The following day the crew of both boats met for lunch, followed by a walk in the afternoon to take in the local sights. We all met again in the evening at one of my favourite restaurants, Les Fuchsias. We had a superb meal before retiring for an early night, because Marmot were leaving at 2.00 am to catch the marina gate opening time.

Overnight, Ian transferred to Marmot to join them on their return leg to Gosport.

On the Monday morning, we went shopping to provision the boat for our return to Eastbourne. However, being a Monday in France, all of the shops were closed. We decided to have a nice French breakfast, but the only cafe open was only serving coffee, not even a croissant! However they did direct us to the only patisserie in town that was open and said that we could buy pastries there and eat them in the cafe, which we did.

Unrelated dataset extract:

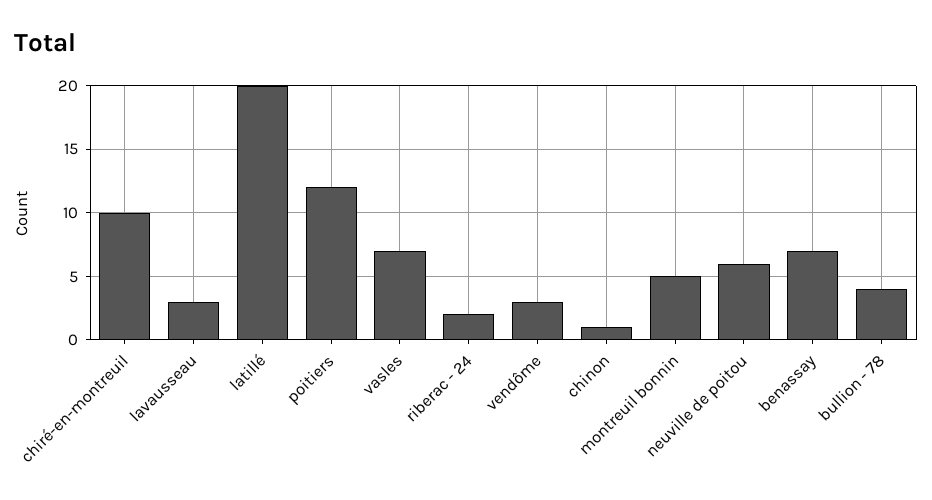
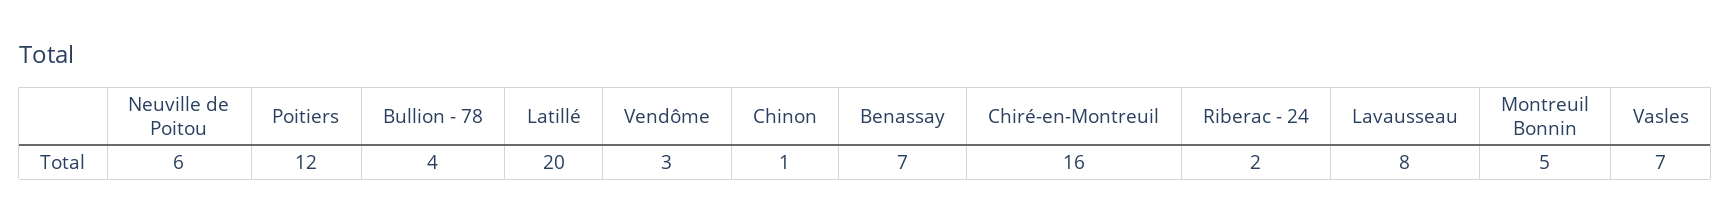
chiré-en-montreuil: 10 -> 16
lavausseau: 3 -> 8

Fortunately at the patisserie we were able to buy some filled rolls for lunch and some bread and rolls for the following day. We also came across a butcher that was open and bought some splendid looking lasagne.

In the afternoon we took the amphibious bus to the island of Tatihou. Very interesting and well worth the visit.
Following a very good meal at a local restaurant, we had an early night in preparation for our return to Eastbourne the next day.

We were up at 3.00 UK time the following morning and passed through the marina gates at 3.30. The new moon shed very little light on our passage so Joe went up front to spot fishing pots. They are abundant in this area, which makes navigation difficult, particularly in the dark. We set our course as 44 deg and had to motor the entire trip, as the wind was behind us from the SE and only about 8 knots. However, we made good time, taking full advantage of the easterly flowing tide from 10.00 am to 4.00 pm and arrived back in Eastbourne at 7.00pm.

My thanks to my magnificent crew, Joe and Gill Allen, Phil Browne and Ian Green. I look forward to sailing with you all again soon and also to Richard and the crew of Marmot for assisting with our arrival in St. Vaast and for their excellent company during our stay.